Fenerbahçe ise hiç hesapta olmayan bir 2 puan kaybetti. Sivas ve Kayseri gibi iki zorlu takımla yaptıkları karşılarşmalarda iyi bir performans ortaya koyarak 3'er puan ile sahadan ayrılan taraf olmaları zirve yolunda umutlarını arttırmıştı ama bu beraberlik "Tünelin ucundan gelen ışığı" yeniden bulanıklaştırdı. Fikstür dezavantajını lehlerine çevirebilmek üstün bir deplasman performansı lazım şimdi.

Trabzon - Galatasaray maçı beklenildiği gibi berabere bitti. Bu sonuç iki takımı da zirvede koparmadı. Galatasaray avucunun içindeki 3 puanı son dakikalarda yediği gol ile kaybetmese önemli bir avantaj kazanacaktı ama Yaser'in dengesizliği herşye mahvetti.
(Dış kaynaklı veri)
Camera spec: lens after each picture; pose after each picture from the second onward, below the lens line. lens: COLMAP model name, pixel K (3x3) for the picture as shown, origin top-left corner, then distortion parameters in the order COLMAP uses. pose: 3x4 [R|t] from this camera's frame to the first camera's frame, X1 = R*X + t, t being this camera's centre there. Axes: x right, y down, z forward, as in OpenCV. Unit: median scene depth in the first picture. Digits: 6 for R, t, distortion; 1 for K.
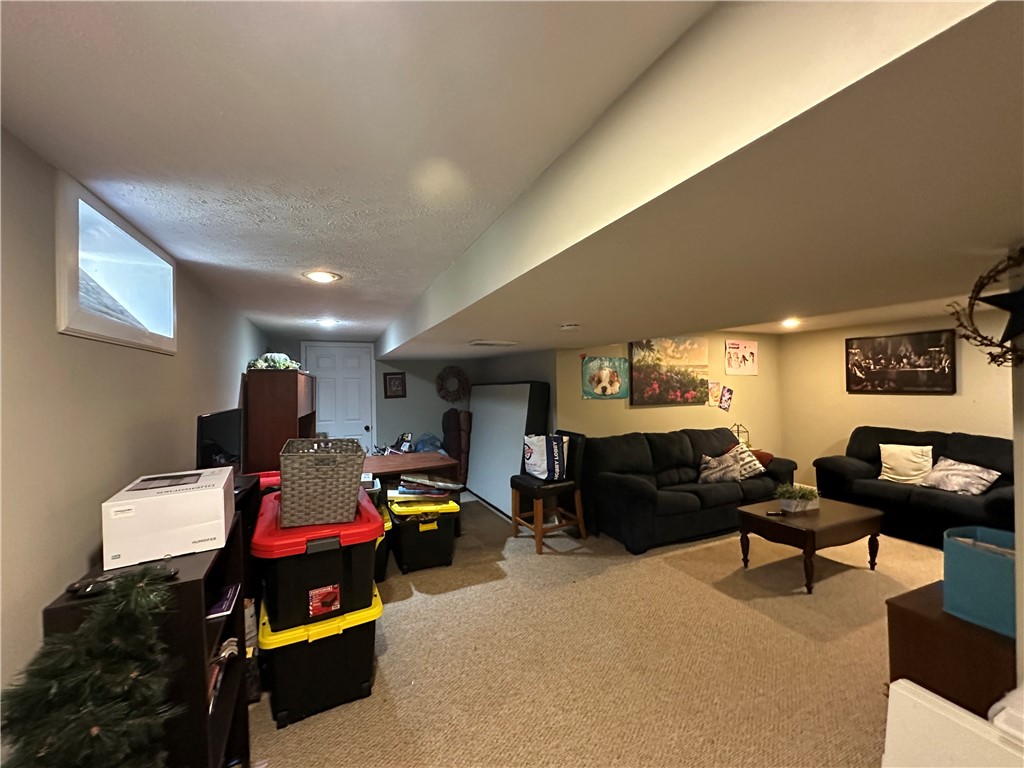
lens RADIAL K [[408.1, 0, 508.3], [0, 408.1, 383.2], [0, 0, 1]] dist [-0.003889, 0.000036]
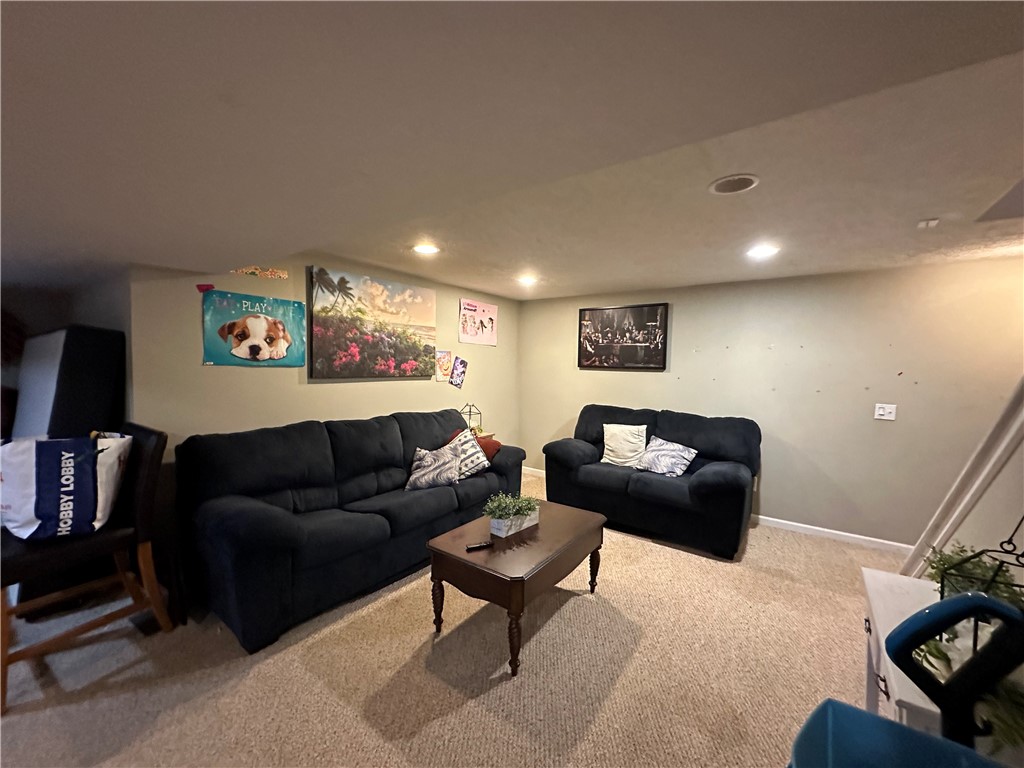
lens RADIAL K [[408.1, 0, 509.9], [0, 408.1, 384.1], [0, 0, 1]] dist [-0.003889, 0.000036]
pose [[0.866745, 0.007572, 0.498695, 0.276489], [-0.034328, 0.998419, 0.044502, 0.026865], [-0.497569, -0.055691, 0.865635, 0.320400]]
Burada Yaser'in kırmızı kartı kadar Sabri'nin taç atışını atmak için o kada süre beklemesinin de payı var. İşte bu futbol zekasının bariz göstergesi. Orada 2 adam itişip kakışırken ciddi bir faul riskine karşı topu oyuna sokmayı akıl edemediği için Sabriye bir şey de diyemiyorum çünkü O'nun kapasitesi bu.

Lincol mevzusuna değinmiyorum, çünkü bu bir tercihtir. Yöneticilik yapmayan bir ço kişi işkembedeb sallayıp duruyor. Ben de son yarım 20 dakikada oyuna girerek skoru tutmada kullanılmasını bekledim ama Bülent Korkmaz'ın yaptığı tercihi de eleştirmiyorum. Çünkü olayları ve yaşananları çok daha iyi biliyor. Zaman zaten yaptığının yansımalarını daha net sunacak bizlere.

Trabzon son haftalardaki düşüşe son verebielcke bir izlenim bırakmadı. Gaziantep maçı çok önemli şu an . Muhtemel bir puan kaybı onları yavaş yavaş şampiyonlu yarışının dışına atabilir.

Avrupa'dan Futbol

EPL'de Liverpool fena benzetti Manhester'ı. Şahsen, Benitez'i oyun mantalitesini çok beğeniyordum ki bu maçta da bir güzellik bekliyordum. Bir de Rooney'in "Liverpool'dan nefret ediyorum" tarzındaki itici açıklaması da bu galibiyeti daha da anlamlı kıldı.

Arshavin'de siftahı yaptı bu hafta, ilk golünü attı. Bundan sonraki haftalarda çok daha faydalı olacaktır Gunners'a.

Bundesliga'da da Süper Lig benzeri bir tablo var. 5 takım şampiyonluk mücadelesi veriyor ve aradaki puan farkları çok az. Hertha, Voronin'in de yükselen performansı ile 3'er 3'er ilerlemeye devam ediyor.

Ligue 1'de Lyon son 2 haftada 6 puan kaybedince PSG lider olma şansını yakaladı. Fakat Marsilla deplasmanda PSG'yi 3-1 yenince 2. lik koltuğuna oturdular ve Lyon'ın 1 yalnızca 1 puan gerisindeler. PSG aynı puanla 3. , Bordeaux ise 50 puan ile 4. sırada. 5. sıradaki Toulouse ve Lille'de 49 puan ile zirvenin 4 puan uzağındalar. Süper Lig benzeri bir tablo da Fransa'da mevcut anlaşılan.